Monday, April 28


  • 1:15
  • 3:15
  • 5:15
  • 9:45

$7.50 Member   $13.00 Regular

(1952) As Othello lies dead, a horrified Iago is hoisted above the crowd in an iron cage — and then the play begins. Shakespeare’s classic of jealousy and retribution, as Moorish warrior Welles just can’t stop listening to the insinuations of Micheál Mac Liammóir’s Iago, in one of Welles’s most dazzlingly visual works, from its baroque Venetian beginning; to the windy, sun-splashed battlements of Mogador; to the stunning murder sequence in a Turkish bath (improvised when costumes failed to appear). Despite a chaotic shooting schedule, even by Welles standards (production spanned three years, several countries, and three Desdemonas; Suzanne Cloutier, the last, later married Peter Ustinov), it still took the Grand Prize at Cannes. Presented as part of “Celebrate Shakespeare 2014!,” commemorating the 450th anniversary of the Bard’s birth. Approx. 95 min. DCP restoration.




“A BROODING EXPRESSIONIST DREAM! May be the greatest Shakespeare film!”
– Jonathan Rosenbaum

– Village Voice

“A very great Film Noir! Naturally, Welles turned the limitations into strengths. When the costumes didn’t show up, he filmed in a Turkish bath. When an actor couldn’t make it, he used a stand-in and changed his camera angle. When challenged to match footage shot in Mogador and Venice, he contrived dazzling webs of montage. This is Shakespeare filmed with love and powerhouse enthusiasm, never with reverence.”
– Tony Rayns, Time Out (London)

“Cinematically, Welles’ production of Othello cannot be improved. Each scene is a triumph of design. Although we are sometimes conscious of effect for effect’s sake, the knowledge in no way diminishes the effectiveness... The film’s tempo carries you along like a tidal wave. The actors are in constant competition with the camera, and the camera is always winning. No emotional conflict (save the major one) is ever quite as impressive as San Marco Square at dusk or a shot of the Venetian waters.”
– Charles Markowitz, The Village Voice (original 1956 review)
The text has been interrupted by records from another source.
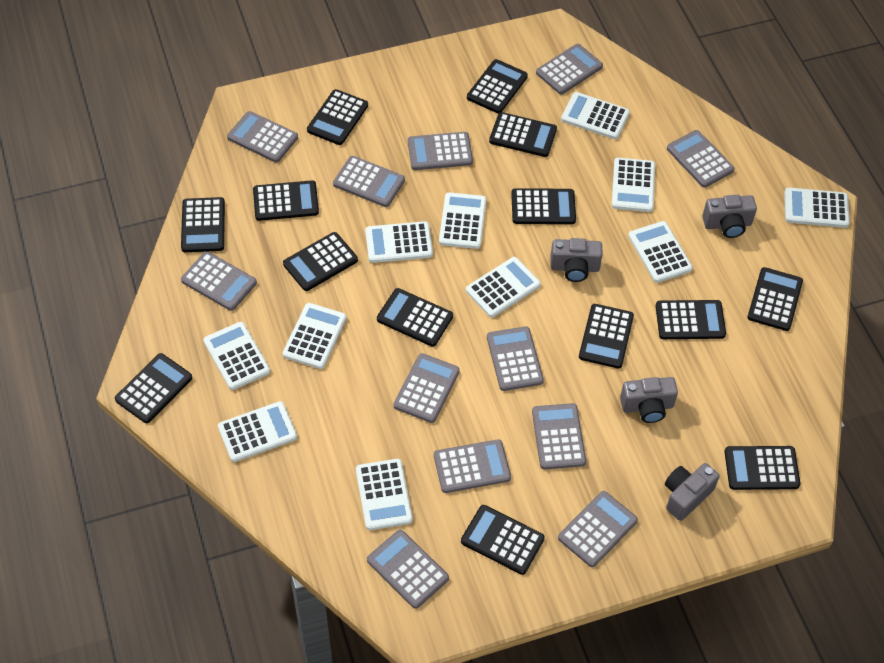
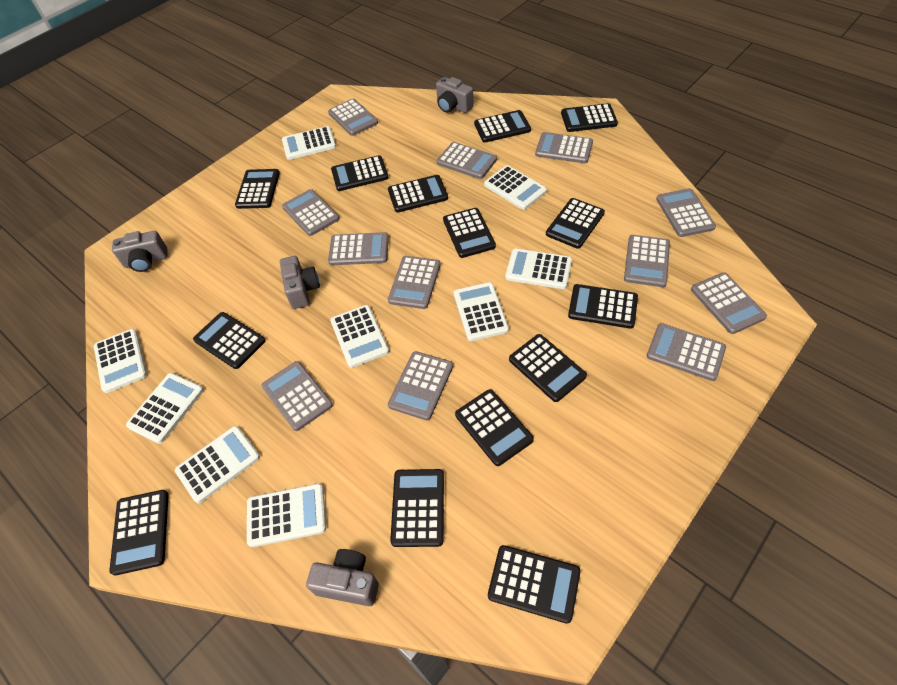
white calculator: 11 -> 9

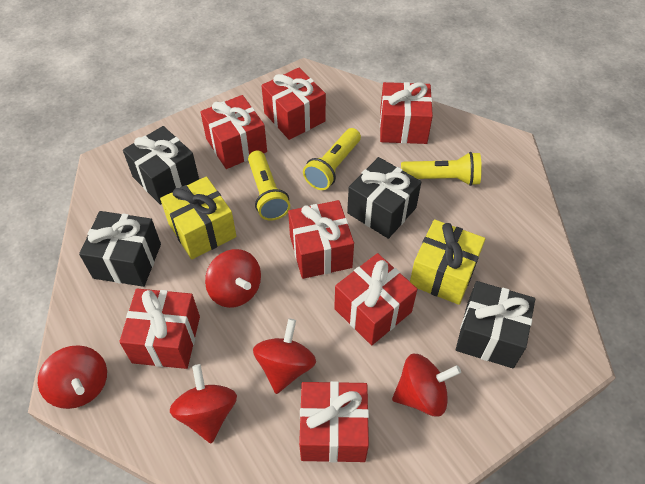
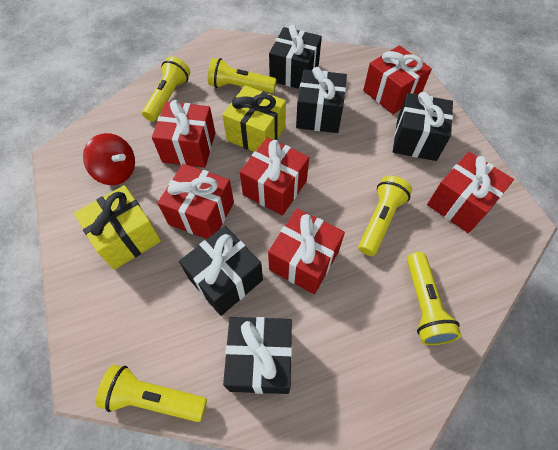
black gift: 4 -> 5
red gift: 7 -> 6
red spinning top: 5 -> 1
yellow flashlight: 3 -> 5

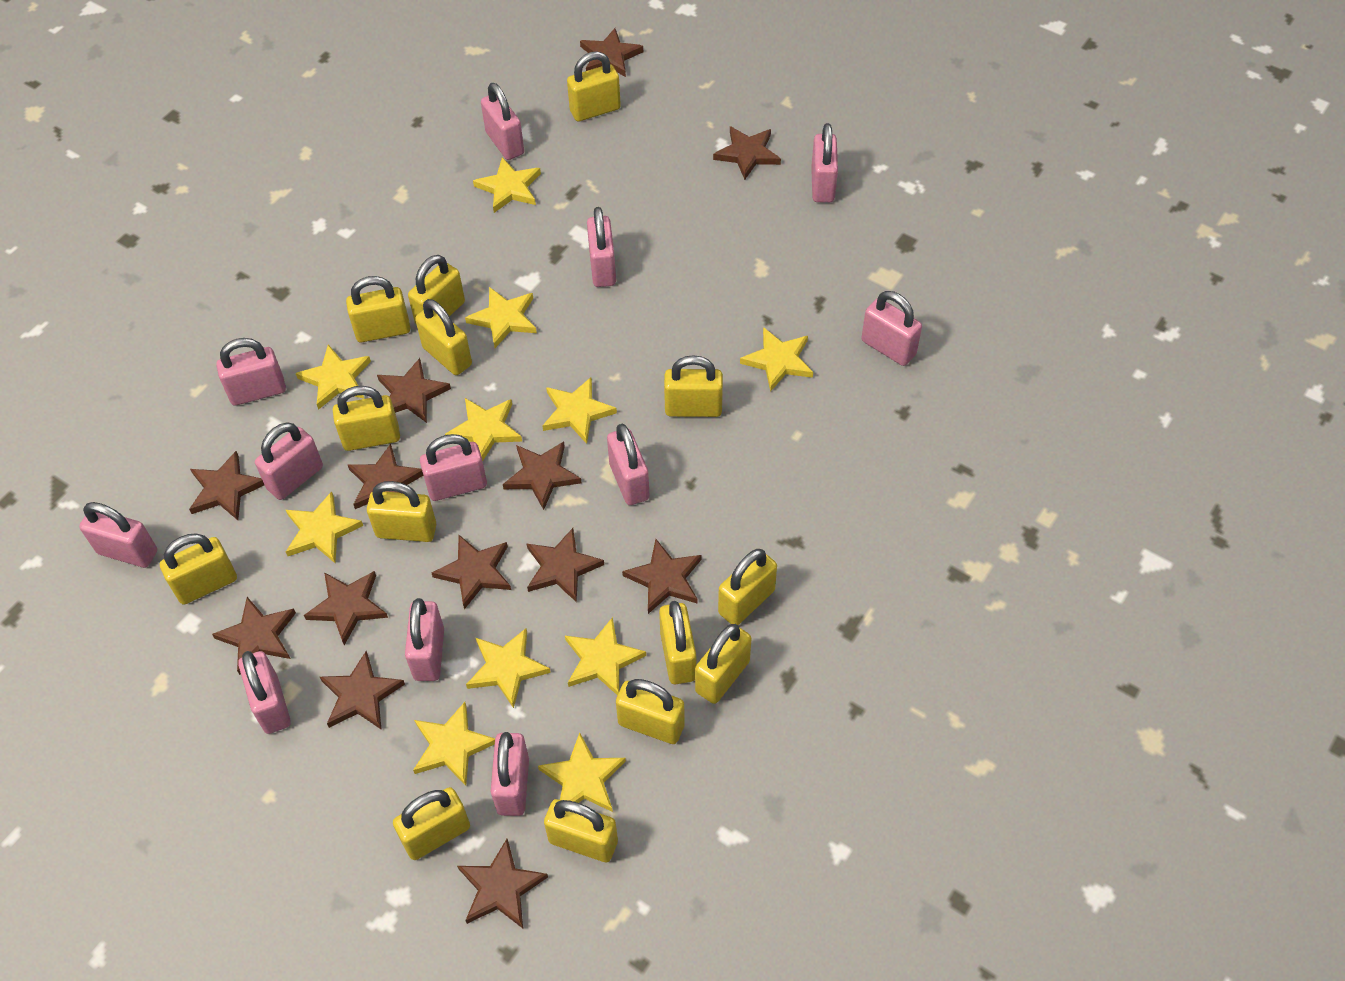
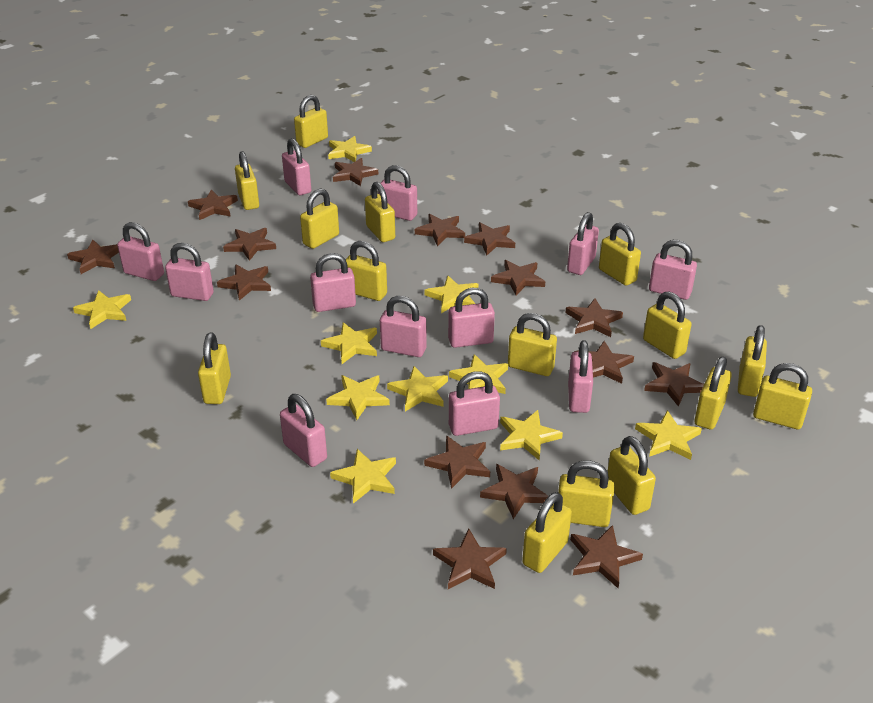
brown star: 13 -> 15
yellow padlock: 14 -> 15
yellow star: 11 -> 10

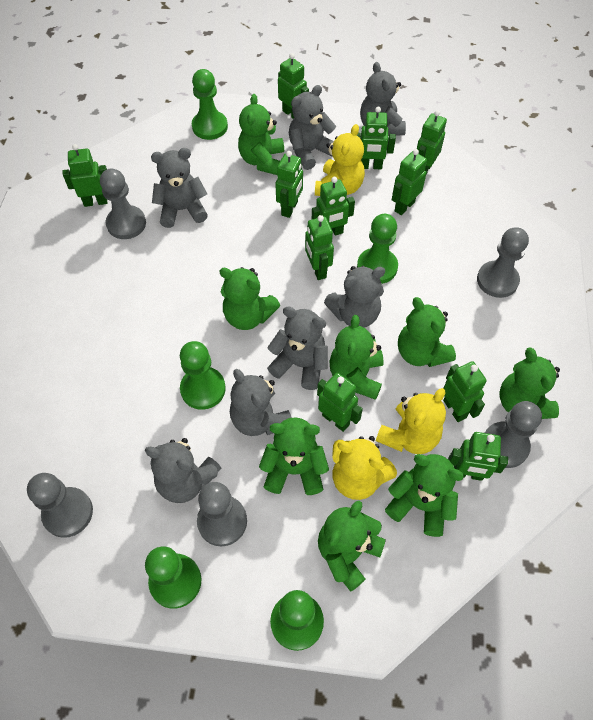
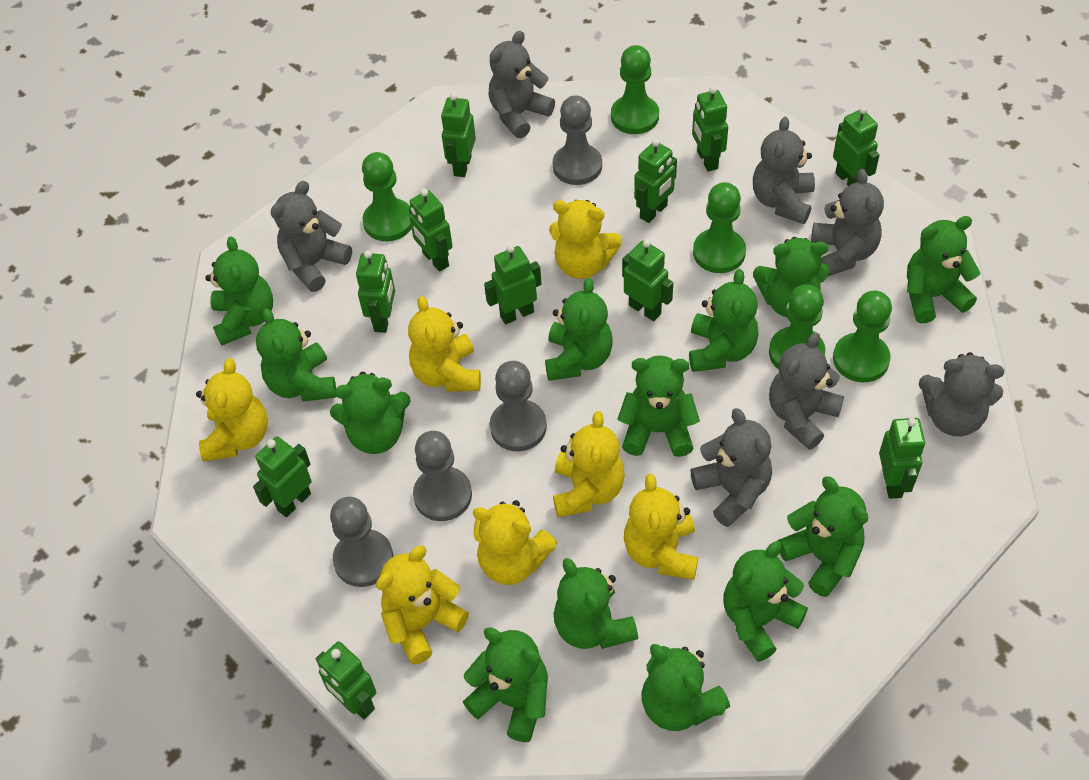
green teddy bear: 8 -> 13
grey pawn: 5 -> 4
yellow teddy bear: 3 -> 7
“Imbued with Welles’ trademark inventiveness and dramatic force; Welles plays Othelllo in Moorish makeup and his longtime friend and mentor Micheál Mac Liammóir is a serpentine and obviously gay Iago. Suzanne Cloutier is the faithful Desdemona — her reputation is poisoned and life blighted by the venomous Iago, guiding his hated master slowly but surely down the path to madness and murder. ‘Othello’ has been filmed numerous times, but never with such extraordinary visual grace and power.”